■ WHAT IS ASKED
Copy the material from its first line through the line containing "title Public Opinion", switching "Identify" to "List" and leaving everything else as it is.

:::

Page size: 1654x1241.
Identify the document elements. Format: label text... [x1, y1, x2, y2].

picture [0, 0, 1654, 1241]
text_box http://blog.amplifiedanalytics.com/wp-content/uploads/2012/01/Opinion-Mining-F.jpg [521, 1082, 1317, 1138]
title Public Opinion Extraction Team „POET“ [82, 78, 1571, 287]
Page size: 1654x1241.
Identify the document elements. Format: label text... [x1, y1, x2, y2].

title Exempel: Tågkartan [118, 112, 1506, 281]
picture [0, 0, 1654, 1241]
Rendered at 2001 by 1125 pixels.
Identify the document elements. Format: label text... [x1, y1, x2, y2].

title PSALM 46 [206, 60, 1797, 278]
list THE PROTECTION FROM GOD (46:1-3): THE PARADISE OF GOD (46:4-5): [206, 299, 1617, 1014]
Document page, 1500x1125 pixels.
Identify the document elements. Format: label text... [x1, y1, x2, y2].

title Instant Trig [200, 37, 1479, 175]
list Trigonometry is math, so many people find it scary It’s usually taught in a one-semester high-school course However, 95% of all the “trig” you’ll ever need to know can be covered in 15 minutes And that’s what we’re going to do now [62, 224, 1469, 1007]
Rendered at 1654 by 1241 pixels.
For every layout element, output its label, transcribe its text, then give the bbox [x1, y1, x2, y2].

:::

■ TASK SOLUTION
Page size: 1654x1241.
List the document elements. Format: label text... [x1, y1, x2, y2].

picture [0, 0, 1654, 1241]
text_box http://blog.amplifiedanalytics.com/wp-content/uploads/2012/01/Opinion-Mining-F.jpg [521, 1082, 1317, 1138]
title Public Opinion Extraction Team „POET“ [82, 78, 1571, 287]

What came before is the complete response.